Episode 32

451 27 6
                                    

Bölüm Şarkısı: Ashe - Moral Of The Story

Aşk duyguların en güçlüsü derken kimse şaka yapmıyordu veya bu iddianın arkası kesinlikle boş değildi. 

En güçlü duygunun da ağırlığını acı bir şekilde öğrenmiştim. Tıpkı diğerleri gibi.

Güvendiğim,sevdiğim kişilerin ellerinin tek tek avuçlarımın arasından kayışını izlemiştim. Yıllar önce,günler önce ve saatler önce. 

Evden kaçmıştım. Evet,belki en büyük aptallığı yapmıştım o kapıdan herkes uyurken sıvışmakla ancak ne düşüneceğimi bile bilemez haldeydim. İçimde tozlu fırtınalar kopsa da dışımdan o kadar sakindim ki yıllar öncesine dönmüşüm gibi hissediyordum. Trafik kazasının olduğu geceye...

Derin bir nefes aldım zorlukla. Boğazımda gittikçe büyüyen bir yumru vardı ve aldığım nefesler bile ciğerimi yakıyor,canımı daha fazla yakmaktan başka bir halta yaramıyordu. 

Çoktan yağıp da durmuş yağmur dolayısıyla çamurlaşan toprak yolda saatlerdir yürüyordum. Üşümüştüm,yorulmuştum ve en önemlisi de nereye gideceğimi bile bilmiyordum. Geri dönemezdim. Gururum buna elvermezdi. Kendi evime de gidemezdim. Çünkü o ev de artık benimmiş gibi hissettirmiyordu. 

Bir yerlerde çakan şimşeğin ışığı ve daha sonrasında gelen gök gürültüsüyle yerimden sıçradım. Etrafı yanan lambaların cılız ışıklarıyla zar zor görüyordum. Evden çıktığımdan beri tek bir arabaya dahi rastlamamıştım ve ana yola daha ulaşamamıştım.
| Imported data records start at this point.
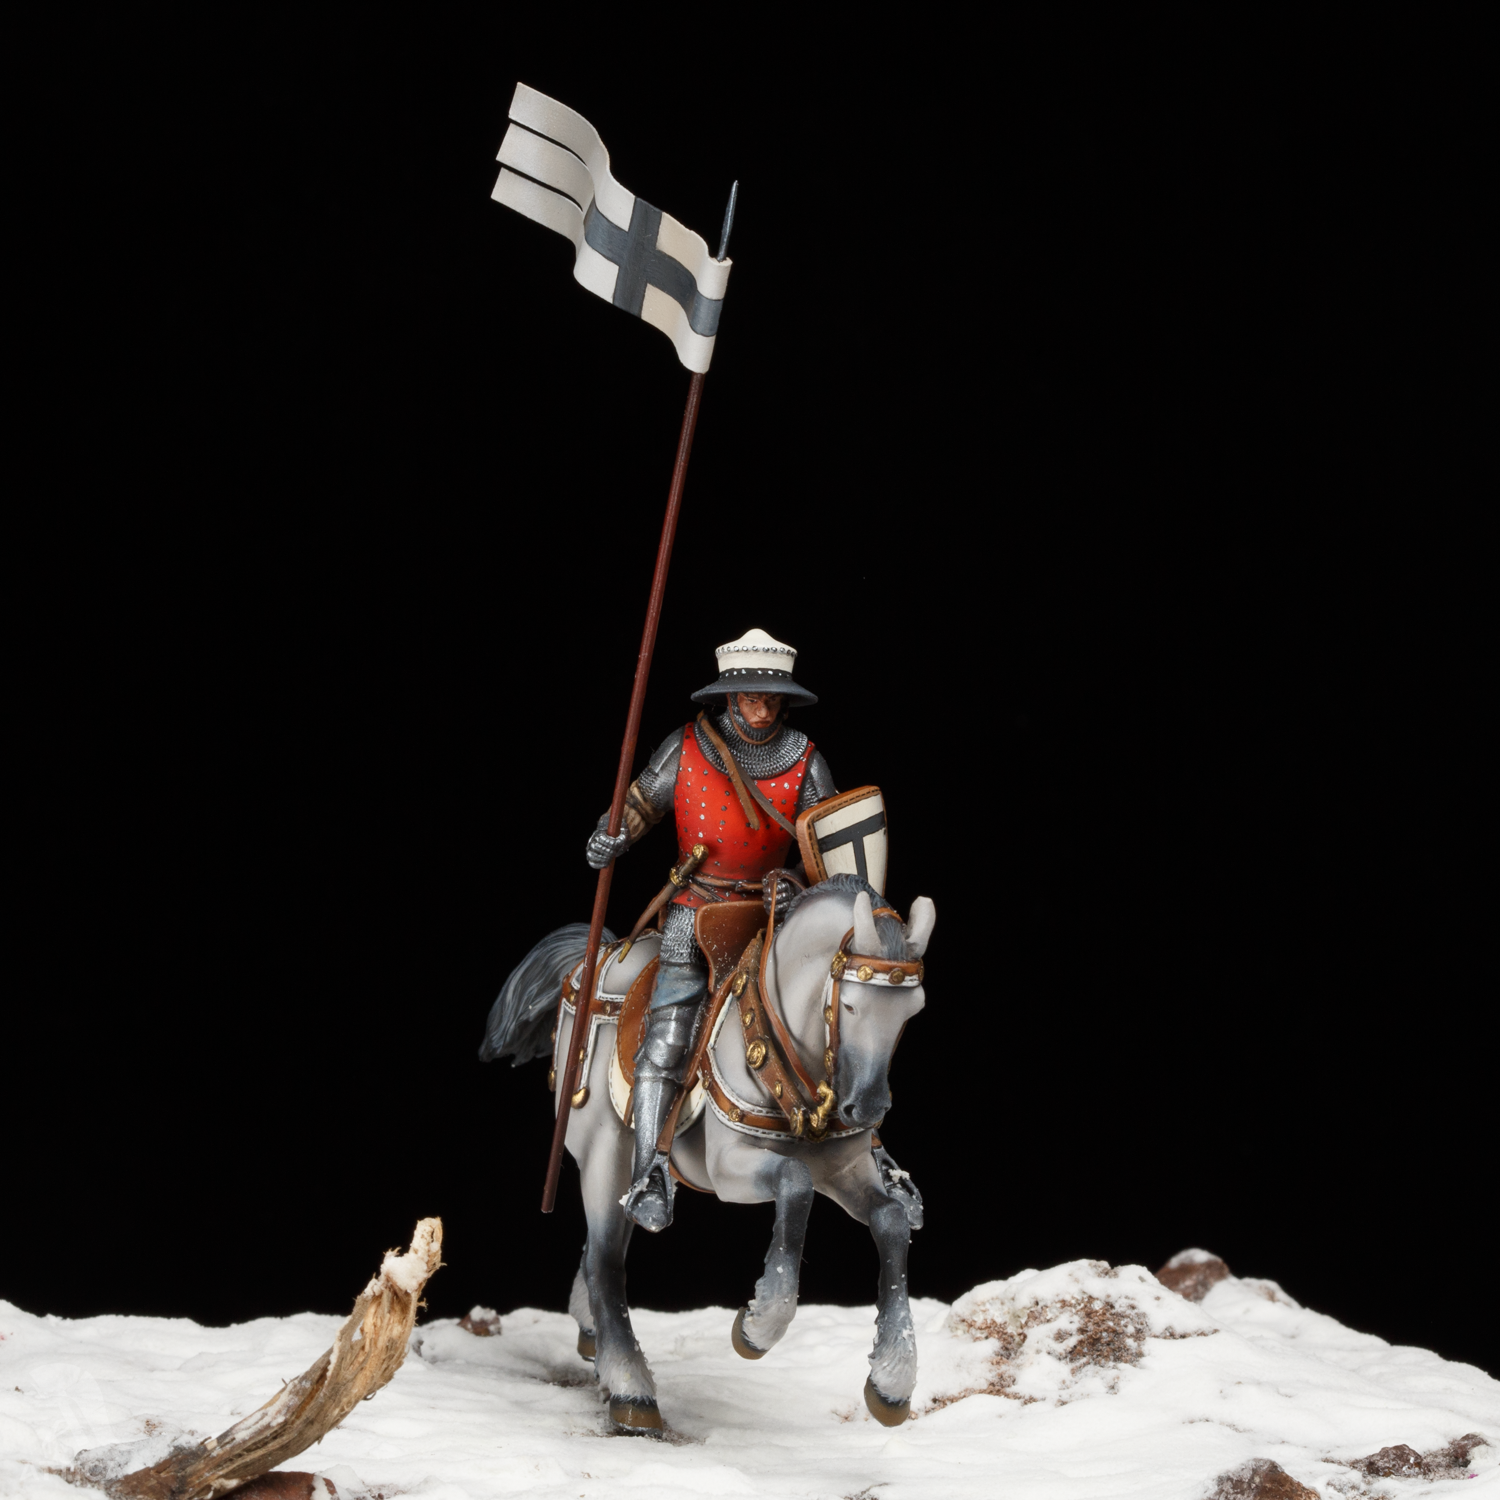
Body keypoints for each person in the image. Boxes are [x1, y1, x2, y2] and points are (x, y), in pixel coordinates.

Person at [585, 628, 835, 1230]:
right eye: (751, 698)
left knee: (837, 1015)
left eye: (772, 699)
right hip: (695, 913)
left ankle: (861, 1143)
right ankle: (649, 1173)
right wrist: (610, 834)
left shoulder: (805, 759)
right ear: (729, 697)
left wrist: (794, 881)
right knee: (669, 1033)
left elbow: (826, 851)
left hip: (775, 920)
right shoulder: (687, 747)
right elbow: (640, 804)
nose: (763, 710)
Ana yola ulaştığımda Seul'e giden bir araba bulabilir ve ne yapacağımın çaresine orada bakabilirdim. 

Titreşimden çıkarmadığım telefonum montumun cebinde titremeye başladığında arayanın Taehyung olabileceğini düşünüp bakmaya bile tenezzül etmedim ancak ben evden çıktığımda saat gece yarısını çoktan geçmişti ve o evdeki herkes,zil zurna sarhoş olup sızmıştı. Yani kendi kendilerine uyanmaları,çok zor bir ihtimaldi.

Bu yüzden telefonumu çıkarttım ve fazla ışıktan yanan gözlerimi umursamayı es geçerek ekrana baktım. Kayıtlı olmayan bir numaraydı arayan ancak numarayı tanıyordum. Daha birkaç saat önce bana tüm o mesajları atan numaraydı. 

Hiç düşünmeden aramayı cevapladım ve adımlarım bomboş yolda aniden durduğunda telefonu kulağıma dayadım. 

''Alo?''

İstemsizce kısık ve titrek çıkan sesim karanlığa karışıp giderken merakla karşı taraftan gelecek cevabı bekliyordum. Belki tüm bunları başlatan kişiyi gecenin bir yarısı,berbat bir haldeyken kulağıma sanki düşecekmiş gibi sıkı sıkıya bastırdığım basit bir telefonun ahizesinden duyacağım sesle öğrenecektim. Ancak bilirsiniz benim isteklerim, basit ve boşa olmanın daha ileriye hiçbir zaman geçmezdi.

Duyduğum sesi tanıyamamıştım. Tüm umutlarım yerle bir olduğunda hattın öbür ucundaki erkek sesi tekrardan adımla seslendi. 

''Jungkook,orada mısın?''

''Evet.'' diyebildim sadece buram buram hayal kırıklığı dökülen sesimle. Boş ve karanlık sokakta tekrardan ilerlemeye başladım. Adımlarım önceki gibi aceleci değil aksine oldukça uyuşuktu.

''Hala Daegu'da mısın?'' diye bir soru daha yöneltti. Dudaklarımdan alaylı bir gülüş çıksa da o,bunu umursamayarak vereceğim cevabı bekledi.

''Daegu'da olduğumu nasıl bildiğini sorgulamayacağım.'' derken bu işten oldukça sıkılmıştım. Birileri sürekli benim nasıl olduğunu bile anlayamadığım bir şekilde her şeyi biliyor,her şeyi öğreniyordu.